Instruções da tarefa - Edite a reportagem sobre a nova rotina de São Paulo, apresentando de novo o trecho que vai de "Nessa São Paulo" até "contato com notas.", inclusive. Nele, troque "parecia domingo" por "parecia feriado".
━━━━━ Trecho selecionado ━━━━━
Nilton Fukuda/Estadão
Nilton Fukuda/Estadão

Em São Paulo, população se adapta a nova rotina por temer contágio

Capital paulista muda fluxo de trânsito, reduz o comércio e lojistas já são vistos usando máscaras como precaução

Gilberto Amendola, O Estado de S.Paulo

17 de março de 2020 | 22h07

A cidade de São Paulo “já” diminuiu o ritmo em consequência das medidas de combate à disseminação do coronavírus. A cidade de São Paulo “não” diminuiu o ritmo em consequência das medidas de combate à disseminação do coronavírus. As duas afirmações, embora apontem para lados opostos, são verdadeiras. 

A primeira refere-se a uma São Paulo que acordou com uma média de trânsito um pouco superior aos 6 km. No mesmo horário, por volta das 7h30, estamos habituados a uma média superior aos 23 km. Essa mesma São Paulo chegou ao horário considerado de pico, por volta das 18h, com um média de 18 km, três vezes inferior aos 55 km que encontramos em dias considerados bons. Aliás, os 18 km desta terça-feira estão bem abaixo daquilo que a CET apresentou como expectativa para o mês de janeiro – período, é bom lembrar, de recesso escolar e férias. De acordo com a CET, o limite inferior de janeiro para as 18h foi de 32 km. Já o limite superior esperado foi de 62 km. 

Nessa São Paulo que diminuiu o ritmo para combater o coronavírus tinha motoristas de aplicativo dizendo que “parecia domingo”, um trânsito fluindo com rapidez (em vias como as Marginais, Tiradentes, Sumaré, Pacaembu e outras), poucas pessoas nos pontos de ônibus da Avenida Paulista ou da Faria Lima, bares e restaurantes avisando que a separação entre suas mesas foi aumentada, que estão controlando o fluxo de entrada de clientes e até preferindo o pagamento em cartão – para não precisar ter contato com notas.
━━━━━ Informações ━━━━━
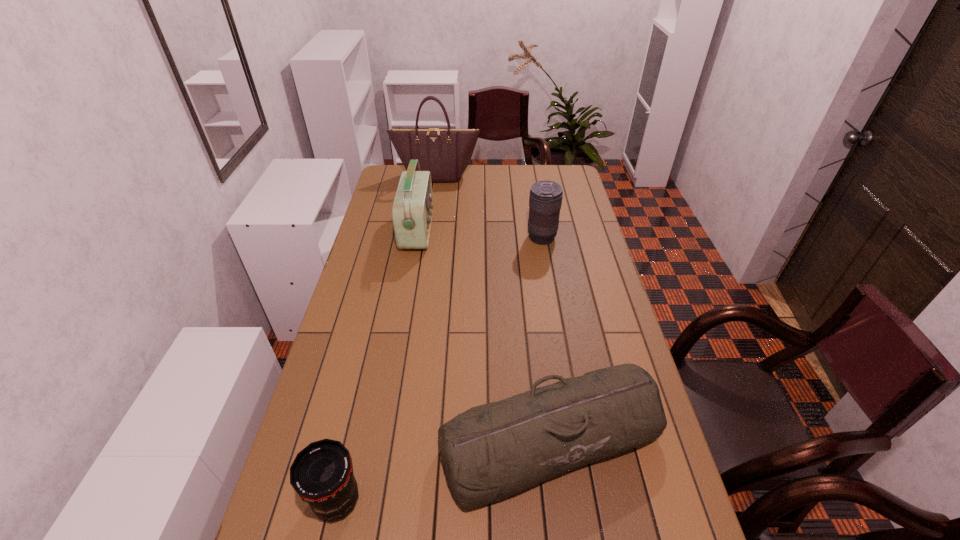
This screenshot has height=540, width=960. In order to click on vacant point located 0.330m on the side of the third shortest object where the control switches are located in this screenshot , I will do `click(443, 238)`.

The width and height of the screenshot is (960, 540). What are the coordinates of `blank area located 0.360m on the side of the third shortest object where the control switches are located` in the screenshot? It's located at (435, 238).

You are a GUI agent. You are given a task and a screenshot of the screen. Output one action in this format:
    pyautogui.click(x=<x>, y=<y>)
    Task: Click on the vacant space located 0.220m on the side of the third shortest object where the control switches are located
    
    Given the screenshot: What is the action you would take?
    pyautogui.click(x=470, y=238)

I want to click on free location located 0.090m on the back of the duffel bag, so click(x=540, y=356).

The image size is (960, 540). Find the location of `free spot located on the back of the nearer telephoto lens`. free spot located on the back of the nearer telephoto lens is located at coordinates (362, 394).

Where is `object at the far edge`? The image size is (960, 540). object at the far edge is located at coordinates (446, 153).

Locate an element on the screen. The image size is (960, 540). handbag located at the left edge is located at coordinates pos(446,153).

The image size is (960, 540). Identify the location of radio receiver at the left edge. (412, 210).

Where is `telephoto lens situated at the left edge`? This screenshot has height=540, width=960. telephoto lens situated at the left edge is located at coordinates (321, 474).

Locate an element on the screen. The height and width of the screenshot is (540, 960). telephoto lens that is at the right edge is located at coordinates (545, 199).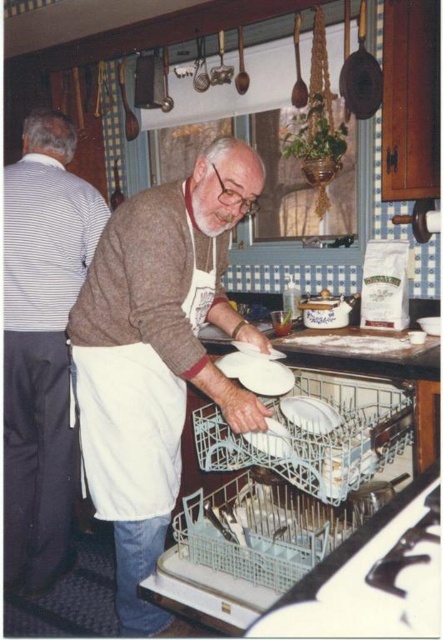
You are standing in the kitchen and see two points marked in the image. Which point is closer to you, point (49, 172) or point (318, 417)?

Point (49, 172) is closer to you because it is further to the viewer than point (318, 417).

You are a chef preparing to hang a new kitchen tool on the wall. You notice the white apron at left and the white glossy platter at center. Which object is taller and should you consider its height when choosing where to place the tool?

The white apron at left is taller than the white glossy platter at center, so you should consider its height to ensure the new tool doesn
━━━━━
━━━━━ Informações ━━━━━
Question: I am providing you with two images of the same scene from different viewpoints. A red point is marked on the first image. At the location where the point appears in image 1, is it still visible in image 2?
━━━━━
Resolução da tarefa -
Nessa São Paulo que diminuiu o ritmo para combater o coronavírus tinha motoristas de aplicativo dizendo que “parecia feriado”, um trânsito fluindo com rapidez (em vias como as Marginais, Tiradentes, Sumaré, Pacaembu e outras), poucas pessoas nos pontos de ônibus da Avenida Paulista ou da Faria Lima, bares e restaurantes avisando que a separação entre suas mesas foi aumentada, que estão controlando o fluxo de entrada de clientes e até preferindo o pagamento em cartão – para não precisar ter contato com notas.